_Task to complete_:
A faithful copy of the entire listing is what is needed.
*** Opening Collected material ***
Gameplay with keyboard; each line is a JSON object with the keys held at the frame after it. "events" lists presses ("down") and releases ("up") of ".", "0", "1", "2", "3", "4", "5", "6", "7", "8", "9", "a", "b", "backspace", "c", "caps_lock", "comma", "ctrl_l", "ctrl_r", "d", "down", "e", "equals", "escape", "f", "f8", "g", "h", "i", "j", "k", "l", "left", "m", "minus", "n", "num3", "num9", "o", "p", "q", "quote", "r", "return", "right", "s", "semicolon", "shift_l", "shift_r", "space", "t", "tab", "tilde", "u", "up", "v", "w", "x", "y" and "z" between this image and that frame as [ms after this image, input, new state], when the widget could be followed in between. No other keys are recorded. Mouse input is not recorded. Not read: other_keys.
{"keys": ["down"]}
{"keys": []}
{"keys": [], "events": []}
*** Closing Collected material ***
_Solution to the problem_:
Gameplay with keyboard; each line is a JSON object with the keys held at the frame after it. "events" lists presses ("down") and releases ("up") of ".", "0", "1", "2", "3", "4", "5", "6", "7", "8", "9", "a", "b", "backspace", "c", "caps_lock", "comma", "ctrl_l", "ctrl_r", "d", "down", "e", "equals", "escape", "f", "f8", "g", "h", "i", "j", "k", "l", "left", "m", "minus", "n", "num3", "num9", "o", "p", "q", "quote", "r", "return", "right", "s", "semicolon", "shift_l", "shift_r", "space", "t", "tab", "tilde", "u", "up", "v", "w", "x", "y" and "z" between this image and that frame as [ms after this image, input, new state], when the widget could be followed in between. No other keys are recorded. Mouse input is not recorded. Not read: other_keys.
{"keys": ["down"]}
{"keys": []}
{"keys": [], "events": []}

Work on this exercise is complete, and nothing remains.